REQUIRED TASKS —
1. Answer the following from the text on atrial fibrillation treatment:
(a) What percentage of subjects in the trial were not in permanent atrial fib?
(b) What two treatments did CABANA 2019 compare?
(c) Which guidelines recommend continuing anticoagulation after ablation according to risk score?
2. Render this sentence from the text on atrial fibrillation treatment in Spanish: "CABANA 2019 was a RCT which looked at ablation vs chemical antiarrhythmics and showed no difference in stroke risk."
3. Copy word for word the passage of the text on atrial fibrillation treatment from "Most subjects (85%)" to "OAC after ablation.".

EXTRACTED TEXT —
-- Opening Marker --
Looking at what I think was the seminal study, I am not confident the results are generalizable to many candidates.
Most subjects (85%) in the trial were not in permanent atrial fib and also had relatively low risk scores. And, critically, the majority of patients enrolled had normal LV function. Again, patient populations vary, but this doesn’t sound like most atrial fib patients I see.
Sorry, it’s fellowship interview season and then I was off site, but I’ll get back to you about the use of OAC after ablation.
As far as Watchman, any invasive procedure is going to carry some risks, and in the case of the Watchman, they poke a hole through the wall dividing the atria to get to it. There’s a risk of bleeding into the pericardial space as well as the risk that the device does not completely endothelialize or completely occlude the left atrial appendage leading to further thrombosis risk. It may be something like the TAVR/TAVI procedure which is now as good as if not better than a surgical aortic valve replacement, but that took many years and clinical trials and started in the highest of surgical risk patients before it got to that point earlier this year. It’s implanting an irretrievable device into the heart so there’s a lot of hurdles it has to clear before it could be considered a viable alternative to the much better studied oral anticoagulant therapies.
So the guidelines AHA 2012, HRS 2012 recommend continuing anticoag post-ablation per risk score because of the risk for asymptomatic recurrence. CABANA 2019 was a RCT which looked at ablation vs chemical antiarrhythmics and showed no difference in stroke risk. There were some big problems with the study, primarily due to the hefty crossover, but it’s the most recent big study that dealt with the topic.
-- Closing Marker --
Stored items
-- Opening Marker --
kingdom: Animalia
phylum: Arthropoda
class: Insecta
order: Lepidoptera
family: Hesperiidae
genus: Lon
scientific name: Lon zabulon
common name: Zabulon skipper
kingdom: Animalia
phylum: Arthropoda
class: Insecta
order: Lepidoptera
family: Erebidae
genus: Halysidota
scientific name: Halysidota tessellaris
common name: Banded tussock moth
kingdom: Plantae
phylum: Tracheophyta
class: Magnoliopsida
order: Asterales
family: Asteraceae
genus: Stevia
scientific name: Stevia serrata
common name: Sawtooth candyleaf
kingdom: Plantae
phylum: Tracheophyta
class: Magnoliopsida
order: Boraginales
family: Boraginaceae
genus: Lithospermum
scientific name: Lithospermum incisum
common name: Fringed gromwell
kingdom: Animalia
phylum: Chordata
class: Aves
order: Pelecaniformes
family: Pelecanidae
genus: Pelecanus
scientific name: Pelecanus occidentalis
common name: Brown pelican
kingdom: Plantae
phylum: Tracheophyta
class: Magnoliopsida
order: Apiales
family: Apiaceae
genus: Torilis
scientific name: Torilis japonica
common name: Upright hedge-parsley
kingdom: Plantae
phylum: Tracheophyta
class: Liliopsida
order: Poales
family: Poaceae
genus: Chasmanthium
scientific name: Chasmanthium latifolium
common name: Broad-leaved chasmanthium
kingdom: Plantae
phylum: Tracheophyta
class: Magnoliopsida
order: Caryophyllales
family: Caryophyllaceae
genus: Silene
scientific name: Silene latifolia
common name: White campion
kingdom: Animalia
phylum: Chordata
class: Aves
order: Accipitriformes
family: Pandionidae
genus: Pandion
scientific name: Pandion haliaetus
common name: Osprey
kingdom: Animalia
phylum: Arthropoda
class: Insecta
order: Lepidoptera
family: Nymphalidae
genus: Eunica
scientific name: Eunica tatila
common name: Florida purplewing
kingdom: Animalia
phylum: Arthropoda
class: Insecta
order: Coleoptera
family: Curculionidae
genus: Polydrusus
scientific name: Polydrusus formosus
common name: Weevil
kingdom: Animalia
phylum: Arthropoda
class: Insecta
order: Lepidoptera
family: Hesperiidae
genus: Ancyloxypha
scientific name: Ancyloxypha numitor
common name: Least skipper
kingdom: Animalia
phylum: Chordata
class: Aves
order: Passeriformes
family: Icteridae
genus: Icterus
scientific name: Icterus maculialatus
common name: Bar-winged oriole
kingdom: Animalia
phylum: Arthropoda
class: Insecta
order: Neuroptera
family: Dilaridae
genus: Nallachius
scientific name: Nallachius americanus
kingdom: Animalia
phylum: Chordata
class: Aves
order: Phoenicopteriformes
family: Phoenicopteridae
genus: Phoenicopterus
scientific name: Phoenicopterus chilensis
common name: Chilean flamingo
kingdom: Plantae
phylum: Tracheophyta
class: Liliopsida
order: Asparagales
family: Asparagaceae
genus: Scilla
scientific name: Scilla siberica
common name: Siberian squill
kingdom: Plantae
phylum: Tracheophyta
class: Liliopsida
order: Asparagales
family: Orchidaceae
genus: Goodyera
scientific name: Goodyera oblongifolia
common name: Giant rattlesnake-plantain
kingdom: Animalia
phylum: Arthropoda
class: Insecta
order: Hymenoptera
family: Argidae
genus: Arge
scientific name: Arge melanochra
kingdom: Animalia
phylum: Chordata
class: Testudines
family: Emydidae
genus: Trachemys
-- Closing Marker --
TASK ANSWERS —
1.
(a) 85%
(b) Ablation and chemical antiarrhythmics
(c) AHA 2012 and HRS 2012

2. CABANA 2019 fue un ECA que examinó la ablación frente a los antiarrítmicos químicos y no mostró ninguna diferencia en el riesgo de accidente cerebrovascular.

3.
Most subjects (85%) in the trial were not in permanent atrial fib and also had relatively low risk scores. And, critically, the majority of patients enrolled had normal LV function. Again, patient populations vary, but this doesn’t sound like most atrial fib patients I see.
Sorry, it’s fellowship interview season and then I was off site, but I’ll get back to you about the use of OAC after ablation.